If Stokes' patience at the start was to cover for the mistakes of his teammates, the aggression was a reinforcement of the message to retain their aggression, even if it was a necessity given the dwindling partners to come. It probably went some way to humanising the likes of Jadeja, who subsequently returned an economy rate of more than four for the first time in a home innings. Even Mark Wood felt bold enough to cart Ashwin through the covers twice.

Alas, England's efforts were put into harsher context as Yashasvi Jaiswal's blitz took India to 119 for 1. At one point, it looked like India's next superstar might get the deficit down to double digits.

Tom Hartley bore the brunt of that assault. A first day in Test cricket started well enough when he struck England's first six, off Ashwin no less. It derailed quickly once his first delivery was sent into the stands at midwicket by Jaiswal.

An English spinner being tasked with opening the bowling is hard enough, let alone one more au fait with the white ball playing in just his 21st first-class match. And there were times - three overs, 0 for 34; six overs, 0 for 51 - when you feared you were witnessing the end of a career before it had even begun.

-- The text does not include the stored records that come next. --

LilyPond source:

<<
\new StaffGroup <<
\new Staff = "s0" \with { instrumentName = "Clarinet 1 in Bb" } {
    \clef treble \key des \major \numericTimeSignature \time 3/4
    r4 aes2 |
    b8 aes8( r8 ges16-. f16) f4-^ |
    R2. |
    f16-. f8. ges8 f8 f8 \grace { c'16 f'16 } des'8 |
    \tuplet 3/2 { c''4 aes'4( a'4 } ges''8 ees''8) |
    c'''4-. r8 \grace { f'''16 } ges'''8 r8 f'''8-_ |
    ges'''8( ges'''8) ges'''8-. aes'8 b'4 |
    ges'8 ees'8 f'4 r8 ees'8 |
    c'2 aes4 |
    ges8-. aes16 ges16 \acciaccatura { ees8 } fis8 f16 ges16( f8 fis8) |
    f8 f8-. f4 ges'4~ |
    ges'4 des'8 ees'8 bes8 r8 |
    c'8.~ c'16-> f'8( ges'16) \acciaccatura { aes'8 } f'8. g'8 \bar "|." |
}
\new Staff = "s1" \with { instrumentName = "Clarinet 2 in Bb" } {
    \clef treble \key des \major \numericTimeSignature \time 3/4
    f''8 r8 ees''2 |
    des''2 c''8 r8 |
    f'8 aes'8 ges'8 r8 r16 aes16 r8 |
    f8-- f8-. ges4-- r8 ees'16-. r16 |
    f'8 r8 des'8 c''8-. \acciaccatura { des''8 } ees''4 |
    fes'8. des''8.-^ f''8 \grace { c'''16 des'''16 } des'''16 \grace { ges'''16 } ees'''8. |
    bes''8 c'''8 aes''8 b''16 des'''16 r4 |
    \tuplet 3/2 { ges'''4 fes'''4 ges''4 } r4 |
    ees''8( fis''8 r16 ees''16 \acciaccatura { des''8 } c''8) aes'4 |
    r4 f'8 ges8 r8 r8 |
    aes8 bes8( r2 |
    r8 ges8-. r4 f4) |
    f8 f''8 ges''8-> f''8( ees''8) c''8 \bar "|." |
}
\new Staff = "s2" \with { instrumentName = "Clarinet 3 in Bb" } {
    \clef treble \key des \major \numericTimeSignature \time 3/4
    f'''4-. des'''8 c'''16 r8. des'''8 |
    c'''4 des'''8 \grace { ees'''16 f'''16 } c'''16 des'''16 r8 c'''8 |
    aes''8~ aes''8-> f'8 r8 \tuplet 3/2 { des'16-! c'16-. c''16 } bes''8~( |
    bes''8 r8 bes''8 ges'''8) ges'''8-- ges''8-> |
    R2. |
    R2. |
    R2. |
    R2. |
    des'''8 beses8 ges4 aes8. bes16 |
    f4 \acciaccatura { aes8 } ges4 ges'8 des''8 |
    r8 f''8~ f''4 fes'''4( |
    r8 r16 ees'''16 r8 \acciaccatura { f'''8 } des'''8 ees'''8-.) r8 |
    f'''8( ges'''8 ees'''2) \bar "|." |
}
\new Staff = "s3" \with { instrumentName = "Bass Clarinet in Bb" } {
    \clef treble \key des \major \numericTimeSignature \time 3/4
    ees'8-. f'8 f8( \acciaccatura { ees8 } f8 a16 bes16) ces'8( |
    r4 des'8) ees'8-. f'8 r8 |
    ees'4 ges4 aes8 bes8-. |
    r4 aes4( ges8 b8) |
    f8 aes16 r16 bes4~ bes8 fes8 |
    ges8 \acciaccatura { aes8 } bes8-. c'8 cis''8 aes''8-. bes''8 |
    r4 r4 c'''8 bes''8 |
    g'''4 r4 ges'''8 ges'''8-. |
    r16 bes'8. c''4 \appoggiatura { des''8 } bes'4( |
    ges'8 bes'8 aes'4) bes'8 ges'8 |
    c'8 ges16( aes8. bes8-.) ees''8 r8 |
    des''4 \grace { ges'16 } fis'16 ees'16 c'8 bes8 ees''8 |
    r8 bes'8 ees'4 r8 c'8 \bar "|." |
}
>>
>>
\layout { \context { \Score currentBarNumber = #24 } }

On the field, however, there was an inordinate sense of calm. Beyond fielders fetching the odd long-hop or over-pitched delivery from the boundary, there was no sign of alarm from Stokes. Hartley had even got into a rhythm of handing his cap over to the umpire for the start of the next over when others might not have bothered to take it off, believing they would surely be dragged out of the attack.

That rhythm eventually transferred to his bowling, sending it down a little slower, in turn finding some necessary dip. His two best deliveries - one spinning sharply past Rohit's outside edge, the other pinning Shubman Gill on the front pad - were both rewarded with DRS reviews by his captain, and subsequently lost. The first was nowhere near but was pretty enough to watch again. The second, showing a projected path taking the ball over the stumps, was a cruel irony - the first time this high release point England banked on when picking him was clear for all to see.

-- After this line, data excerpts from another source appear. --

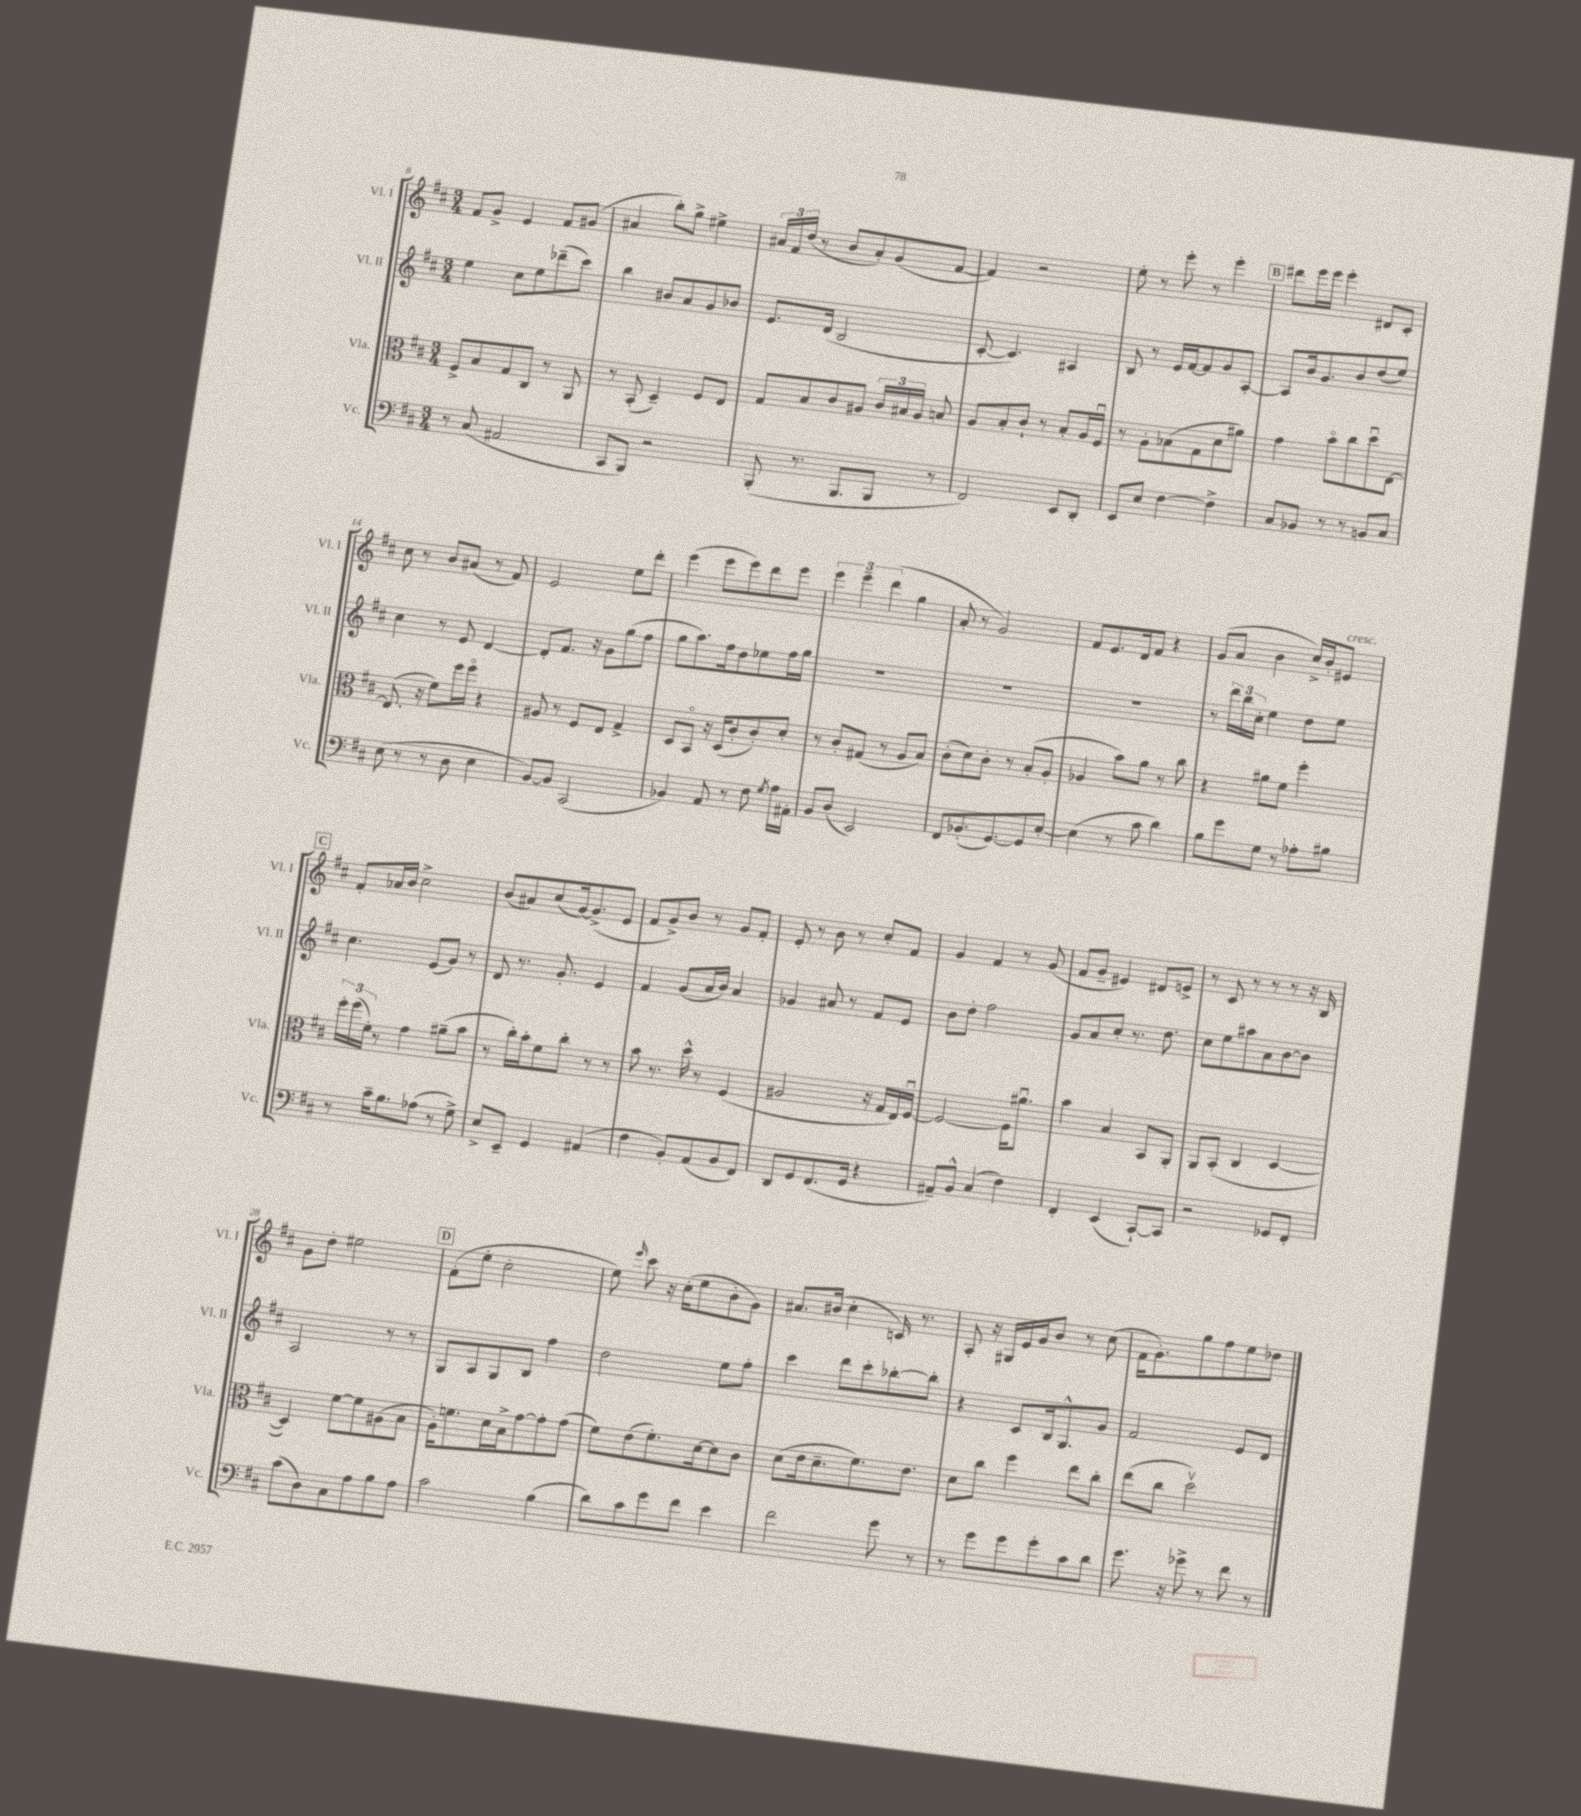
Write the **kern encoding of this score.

**kern	**kern	**kern	**kern
*part4	*part3	*part2	*part1
*staff4	*staff3	*staff2	*staff1
*I"Vc.	*I"Vla.	*I"Vl. II	*I"Vl. I
*I'Vc.	*I'Vla.	*I'Vl. II	*I'Vl. I
*clefF4	*clefC3	*clefG2	*clefG2
*k[f#c#]	*k[f#c#]	*k[f#c#]	*k[f#c#]
*M3/4	*M3/4	*M3/4	*M3/4
=8	=8	=8	=8
8r	8F#^/L	4ee\	8f#/L
(8C#/	8B/	.	8g^/J
2AA#X/	8G/	8cc#\L	4e/
.	8C#/J	8ee\	.
.	8r	(8ddd-X~\	8f#/L
.	8AA/	8ccc#\J)	(8g#X/J
=9	=9	=9	=9
8CC#/L	8r	4bb\	4a#X/
8BBB/J)	(8BB'/	.	.
2r	4D~/)	8b#X/L	8bb'\L)
.	.	8a/	8gg^\J
.	8F#/L	8g/	4ee#X^\
.	8E/J	8b-X/J	.
=10	=10	=10	=10
(8BBB'/	8G/L	8.e/L	24a#X/LL
.	.	.	24f#/
.	.	.	(24dd/JJ
8.r	8B/	.	8r
.	.	(16d/Jk	.
.	8c#/	2B/	8b/L
8.BBB/L	.	.	.
.	8A#X/J	.	8a#'/)
8BBB/J	24c#/LL	.	(8g/
.	24B#X/	.	.
.	24A#/JJ	.	.
8r	8Bn/	.	[8f#/J
=11	=11	=11	=11
2FF#/)	8A/L	[8c#'/	4f#/])
.	8B'/	4.c#/])	.
.	8c#`/J	.	2r
.	8r	.	.
8EE/L	8B'/L	4A#X/	.
8DD'/J	16A/L	.	.
.	16F#u/JJ	.	.
=12	=12	=12	=12
8EE/L	8r	8B/	8ee'\
8E/J	8A'\L	8r	8r
[4F#\	(8B-X\	16e/LL	8eee'\
.	.	[16f#/J	.
.	8G\	8f#/]	8r
4F#^\]	8d\	8g/	4eee'\
.	8a#X\J)	[8A'/J	.
!!LO:REH:place=s1:t=B
=13	=13	=13	=13
8C#/L	4g\	8A/L]	8ddd#X\L
8BB-X/J	.	16b/k	16eee\L
.	.	8.g/	16eee\JJ
8r	8b\L	.	4eee'\
8r	8cc#\	8b/	.
8BBn/L	8ddu\	(8dd/	8d#X/L
8C#/J	[8E\J	8ee/J)	8c#'/J
!!LO:LB:g=z
=14	=14	=14	=14
(8E\	(8.E/]	4cc#\	8cc#\
8r	.	.	8r
.	16r	.	.
8r	8f#\L)	8r	8b/L
8D\	16ff#\L	8e/	(8a#X/J
.	16ff#\JJ	.	.
4E\	4r	[4d/	8r
.	.	.	8f#/)
=15	=15	=15	=15
[8BB/L)	8A#X/	8d'/L]	2e/
8BB/J]	8r	8.f#/J	.
(2CC#/	8F#/L	.	.
.	.	16r	.
.	8E/J	8g\L	.
.	4G^/	(8gg\	8ee\L
.	.	8ff#\J	8ddd'\J
=16	=16	=16	=16
4BB-X/)	8D/L	8gg\L	(4eee\
.	8BB/J	8.aa\)	.
8AA/	16r	.	8eee\L
.	(16D/KL	16ff#\k	.
8r	8c#'/	8dd\	8eee\)
8F#\	8c#'/)	8ee-X\	8ddd\
8qG/	.	.	.
16A\LL	8d'/J	16ff#\L	8eee\J
16AA#X'\JJ	.	16gg\JJ	.
=17	=17	=17	=17
8BB/L	8r	2.r	6eee\
(8D/J	8c#'/L	.	.
.	.	.	6eee~\
2EE/)	(8G#X/J	.	.
.	.	.	(6ddd\
.	8r	.	.
.	8A/L	.	4gg\
.	8B/J)	.	.
=18	=18	=18	=18
8FF#/L	(8c#'\L	2.r	8a'/
(8.BB-X'/	8d\)	.	8r
.	8c#'\J	.	2g/)
[8.GG/)	.	.	.
.	8r	.	.
8GG/]	(8B'/L	.	.
[8E'/J	8A'/J	.	.
=19	=19	=19	=19
(4E\]	4A-X/	2.r	8f#/L
.	.	.	8.e/
8r	8b\L)	.	.
.	.	.	16d/k
8c#\	8a\J	.	8f#/J
4d\)	8r	.	4r
.	8cc#\	.	.
=20	=20	=20	=20
8B\L	4r	8r	(8g/L
8g\	.	24ddd\LL	8a/J
.	.	24bb\	.
.	.	24cc#'\JJ	.
8G\J	8a#X\L	4ee\	4b\
8r	8f#\J	.	.
8A-X'\L	4ff#'\	8dd\L	16cc#^/LL)
.	.	.	16b'/J
!	!	!	!LO:TX:a:i:t=cresc.
8B#X\J	.	8ee\J	8e#X/J
!!LO:LB:g=z
!!LO:REH:place=s1:t=C
=21	=21	=21	=21
8r	24ff#'\LL	4.cc#\	8f#'/L
.	(24ff#\	.	.
.	24f#'\JJ)	.	.
16c#~\KL	8r	.	16a-X/L
8.B\	.	.	16b/JJ
.	4g\	.	2cc#^\
(8A-X\J	.	(8e/L	.
8r	(8a#X~\L	8g/J)	.
8G^\)	8b\J	8r	.
=22	=22	=22	=22
8E^/L	8r	8d/	(8b/L
8EE~/J	16cc#'\LL)	8.r	8a#X/)
.	16b'\J	.	.
4GG/	8f#\	.	(8cc#/
.	.	8.g'/	.
.	8cc#'\J	.	[16g/k)
.	.	.	(8.g^/]
(4AA#X/	8r	4e/	.
.	8r	.	8e/J
=23	=23	=23	=23
4F#\	8b\	4f#/	8f#/L
.	8.r	.	8g^/)
8BB'/L)	.	(8g/L	8b/J
.	16dd^^\	.	.
(8AA/	8r	16a/L	8r
.	.	16b/JJ)	.
8BB/	(4F#/	4a/	8g/L
8FF#/J)	.	.	8f#'/J
=24	=24	=24	=24
8DD/L	2A#X/	4g-X/	8e'/
8GG/	.	.	8r
(8.FF#/	.	8a#X/	8b\
.	.	8r	8r
16GG/Jk	.	.	.
4r	16r	8f#/L	8cc#'/L
.	16G/LL	.	.
.	16E/)	8e/J	8f#/J
.	[16F#u/JJ	.	.
=25	=25	=25	=25
8AA#X~/L)	2F#/_	8b\L	4g/
8BB^^/J	.	8dd'\J	.
(4C#/	.	2ff#\	4f#/
4F#\)	16F#\KL]	.	8r
.	8.a#Xu\J	.	.
.	.	.	(8g/
=26	=26	=26	=26
4FF#'/	4b\	8g/L	8f#/L
.	.	8a/	8g~/J
(4EE/	4B/	8cc#'/J	4e#X/)
.	.	8.r	.
[8CC#`/L)	8BB/L	.	8d#X/L
.	.	8.dd\	.
8CC#/J]	8AA'/J	.	8en^/J
=27	=27	=27	=27
2r	8AA/L	8cc#\L	8r
.	(8BB'/J	8ee\	8c#/
.	4C#/	8aa#X\	8r
.	.	8a\	8r
8GG-X/L	[4D/	[8b\	8r
8FF#'/J	.	8b\J]	16r
.	.	.	16B/
!!LO:LB:g=z
=28	=28	=28	=28
(8c#\L	4D/])	2A/	8g\L
8D\)	.	.	8dd'\J
8C#\	[8f#\L	.	2ee#X\
8A\	8f#\]	.	.
8B\	(8A#X\	8r	.
8A\J	8B\J	8r	.
!!LO:REH:place=s1:t=D
=29	=29	=29	=29
2c#\	16A'\KL)	8G/L	(8f#'\L
.	8.fn\	.	.
.	.	8A/	8ee'\J
.	16d\L	8G/	2cc#'\
.	16B^\J	.	.
.	[8g\	8B/J	.
(4B\	8g'\]	4ff#\	.
.	(8g\J	.	.
=30	=30	=30	=30
8d\L)	8f#\L)	2dd\	8ee\)
.	.	.	16qqeee/
8c#\	(8e\	.	8ccc#\
8g\	8.f#'\)	.	16r
.	.	.	(16cc#'\KL
8f#\J	.	.	8ee\
.	[16d\k	.	.
4e\	8d\]	8ee\L	8b'\
.	8c#\J	8ff#'\J	8g\J)
=31	=31	=31	=31
2f#\	(8d\L	4ccc#\	8.a#X/L
.	16e\k	.	.
.	8.d~\	.	(16b#X/Jk
.	.	8ddd\L	4cc#'\
.	8.f#\)	8ccc#'\	.
8g\	.	[8bb-X'\	16cn/)
.	8.e\J	.	8.r
8r	.	8bb-'\J]	.
=32	=32	=32	=32
8r	8d\L	4r	8A'/
8g\L	8cc#\J	.	16r
.	.	.	16G#X/LL
8g\	4ff#\	8c#/L	16e/
.	.	.	16g/J
8g'\	.	16B/k	8b/J
.	.	8.G^^/	.
8c#\	8ee\L	.	8r
8d\J	8cc#'\J	8g/J	(8cc#\
=33	=33	=33	=33
8.g\	(8ee\L	2f#/	16f#\KL
.	.	.	8.g'\)
.	8cc#\J	.	.
16r	.	.	.
8g-X^\	2ddv\)	.	8gg\
8r	.	.	8ff#\
8f#\	.	8e/L	8ee\
8r	.	8d/J	8dd-X\J
==	==	==	==
*-	*-	*-	*-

By the time his nine-over stint was done, all of Mark Wood, Jack Leach and Rehan Ahmed had been cycled through at the Pavilion End. Even while "Simon Kerrigan" trended on Twitter - another Lancashire left-arm orthodox spinner, who endured a torrid debut against Australia in 2013 and never recovered - Stokes kept faith.

"On another day, captains might take you off after two overs and then you're hiding away for the rest of the game," said Duckett on Hartley's spell. "But that's Stokesy. He keeps bowling him and he nearly gets Shubman out right at the end. I'm not sure how that's going over the stumps but I thought he came back really well."

Stokes' methodology with the bat, selection and persisting with Hartley, and his own efforts to fix the errors, necessary and pragmatic. Finding a way to post something worthwhile on a challenging first-day pitch, ensuring the rangy spinner you took a punt on gets through this living nightmare, and even those practice pitches in Abu Dhabi are all examples of the underlying point of the McCullum-Stokes era - making the most out of what you've got.

And what England have at this juncture, with the surface likely to get even tougher to negotiate over days two and three, is one foot in an already compelling contest.